Europe—the so called "Christian West"—has a common history. It‘s culture developed over centuries from a foundation of common beliefs. One of these is a belief in Jesus Christ, based upon the Bible. Though many people in Europe and in Germany no longer share in a wholehearted belief in Jesus, their behaviour patterns, and many conventions of daily life, can be traced back to this foundation.

One aspect of this foundation is freedom. Jesus has always left people free to choose whether they will follow him or not. God loves us in a way that makes each person immeasurably valuable. Therefore every person is free, has equal rights, and receives the same worth. Many of these human freedoms are secured by the law in Germany. Everyone can hold his or her own opinion and enjoys freedom of religion expression. The press is independent of state intervention. The courts are subject to enacted legislation, not to the whims of civic officials.

Personal freedom remains extremely important in Germany. People can express their individuality and lead their lives as they sees fit. However, this vast personal freedom does have limits. One individual‘s freedom should not be to another‘s disadvantage.

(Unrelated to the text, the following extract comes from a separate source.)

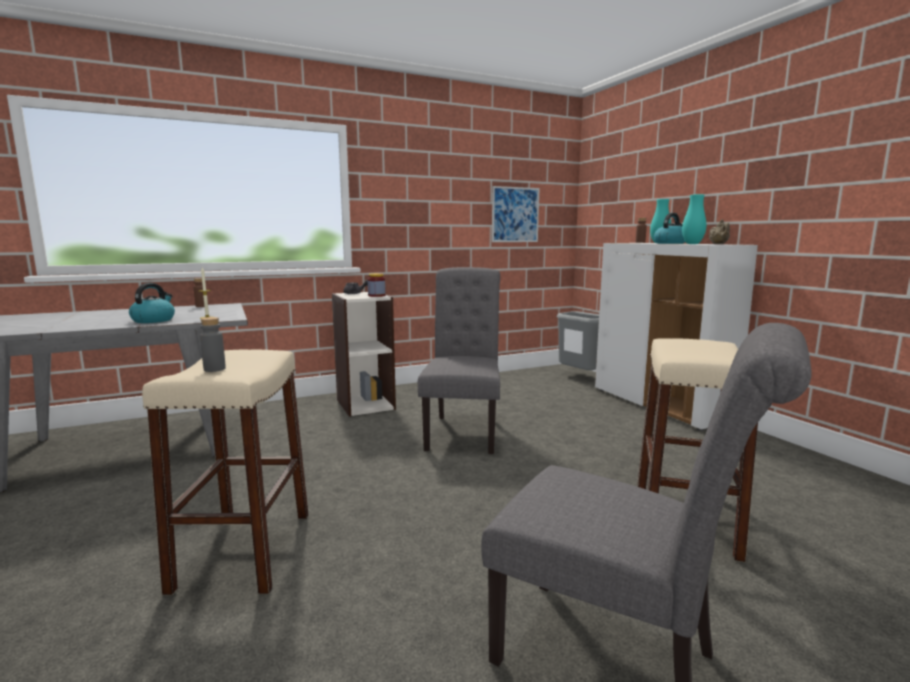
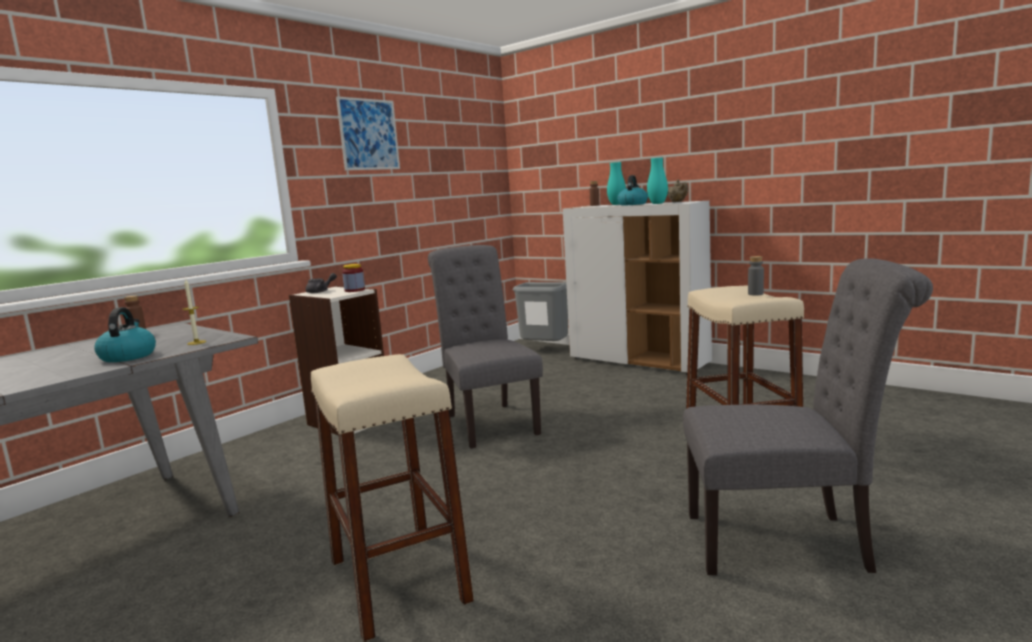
camera: 25 degrees left, 0 degrees up
(214, 369) = (376, 381): grey bottle -> grey bottle (755, 294)
(515, 214) = (455, 184): picture -> picture (369, 134)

People who follow the rules are well-respected

Foto: chalabala, fotolia.de

In Germany, many of these limitations are put into laws. For example, there are rules about when you can and cannot listen to loud music in to your flat. These rules guarantee people the freedom to sleep at certain times without being disturbed. So it is usual that no loud work (like in construction or manufacturing) is allowed between 10 at night and 7 in the morning, and between 1 and 3 in the afternoon. The same is true all day for Sundays and holidays.

Even if this sounds peculiar: Laws can facilitate freedom. In Germany it is normal to obey the laws, even when nobody is looking. So, for example, both drivers and pedestrians wait at a red traffic light, and people throw their trash into trash bins. People who abide by the laws of the land are highly esteemed in Germany. Such citizens are well-respected and considered very trustworthy.